Cyber security remains a hot topic in the world of health data. When it comes to patient privacy, there’s no such thing as “too careful.” Although disclosure of PHI is necessary for billing functions, often more information is used than is actually needed to complete the task, especially e-PHI used in emails between staff and associated vendors.
Business offices must comply with HIPAA requirements, but these requirements should be considered as the minimum and serve as a baseline for an organization’s policy for PHI in emails. According to HHS, The Security Rule does not forbid the use of email for sending e-PHI. However, it does require covered entities to implement policies and procedures to restrict access to, protect the integrity of, and guard against unauthorized access to e-PHI.

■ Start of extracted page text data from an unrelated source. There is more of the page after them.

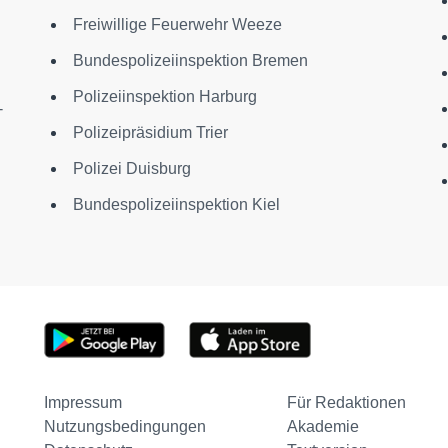
Freiwillige Feuerwehr Weeze
Bundespolizeiinspektion Bremen
Polizeiinspektion Harburg
-
Polizeipräsidium Trier
Polizei Duisburg
Bundespolizeiinspektion Kiel
Impressum
Für Redaktionen
Nutzungsbedingungen
Akademie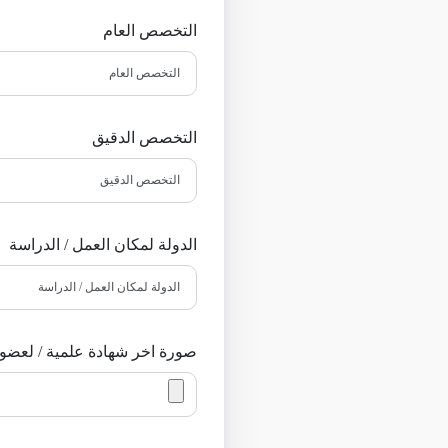
التخصص العام
التخصص الدقيق
الدولة لمكان العمل / الدراسة
صورة اخر شهادة علمية / لعضوي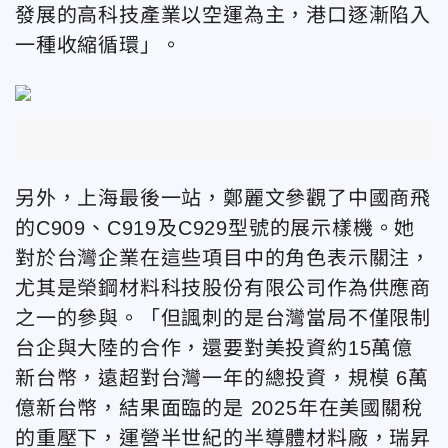
發展的高科技產業以空運為主，港口逐漸陷入
一種收縮循環」。
另外，上海最後一站，鄭麗文參觀了中國商飛
的C909、C919及C929型號的展示樣機。她
對於台灣企業在這些項目中的角色表示關注，
尤其是榮鋼材料科技股份有限公司作為供應商
之一的參與。「
但諷刺的是台灣當局不僅限制
台企與大陸的合作，還要對美投資約15萬億
新台幣，遠超對台灣一年的總投資，規模 6萬
億新台幣，結果面臨的是 2025年在美國關稅
的重壓下，運營半世紀的半導體材料廠，瑞昇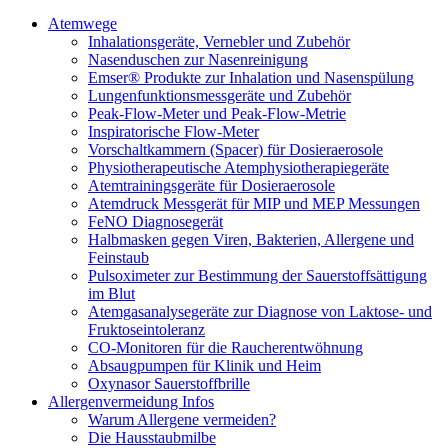
Atemwege
Inhalationsgeräte, Vernebler und Zubehör
Nasenduschen zur Nasenreinigung
Emser® Produkte zur Inhalation und Nasenspülung
Lungenfunktionsmessgeräte und Zubehör
Peak-Flow-Meter und Peak-Flow-Metrie
Inspiratorische Flow-Meter
Vorschaltkammern (Spacer) für Dosieraerosole
Physiotherapeutische Atemphysiotherapiegeräte
Atemtrainingsgeräte für Dosieraerosole
Atemdruck Messgerät für MIP und MEP Messungen
FeNO Diagnosegerät
Halbmasken gegen Viren, Bakterien, Allergene und
Feinstaub
Pulsoximeter zur Bestimmung der Sauerstoffsättigung
im Blut
Atemgasanalysegeräte zur Diagnose von Laktose- und
Fruktoseintoleranz
CO-Monitoren für die Raucherentwöhnung
Absaugpumpen für Klinik und Heim
Oxynasor Sauerstoffbrille
Allergenvermeidung Infos
Warum Allergene vermeiden?
Die Hausstaubmilbe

Sometimes I look at my inbox and am shocked by the number of emails I get with a patient name in the subject line. I always wonder if my name is ever the subject line when my healthcare provider runs into issues with payment of my claims. I would hate thinking my name is sitting out in some email server for who knows how long?
What is your standard on use of patient names in the Business Office? Is the patient name critical in resolving payment issues? Maybe it is time to rethink these practices, and rather than “adequate”, aim for “airtight” when it comes to rules surrounding sensitive PHI and where it is seen, even internally. Here are some suggestions:
- Prohibit the use of a patient name in internal or external emails. If the patient name is necessary for some reason, keep it to the body of the email (not the subject line) and make sure it is sent using encryption.
- Take a look at all standard internal reports and ATB’s for patient names. Question whether or not the patient names are truly necessary. This reduces the risk of a report being emailed internally or externally with patient names, which are clearly more identifiable than patient control numbers.
- Make sure your policy includes a statement that says “PHI may be distributed to multiple recipients; however, the use of distribution lists is prohibited.” PHI is to be distributed only to those with a legitimate “need to know”. Distribution lists for informational purposes are not “need to know”. Reports that are sent to distribution lists should include minimum necessary and really not contain PHI.
- If replying to an e-mail that contains PHI in the subject line, or PHI other than medical record number, account number, or date of service in the body, the PHI must be deleted before the reply can be sent.
Protect your patients’ privacy. When composing or replying to emails, working accounts and reports, always ask yourself “Is the PHI relevant to my billing issue?” Implement and closely follow these e-PHI rules to safeguard against misuse of patient information.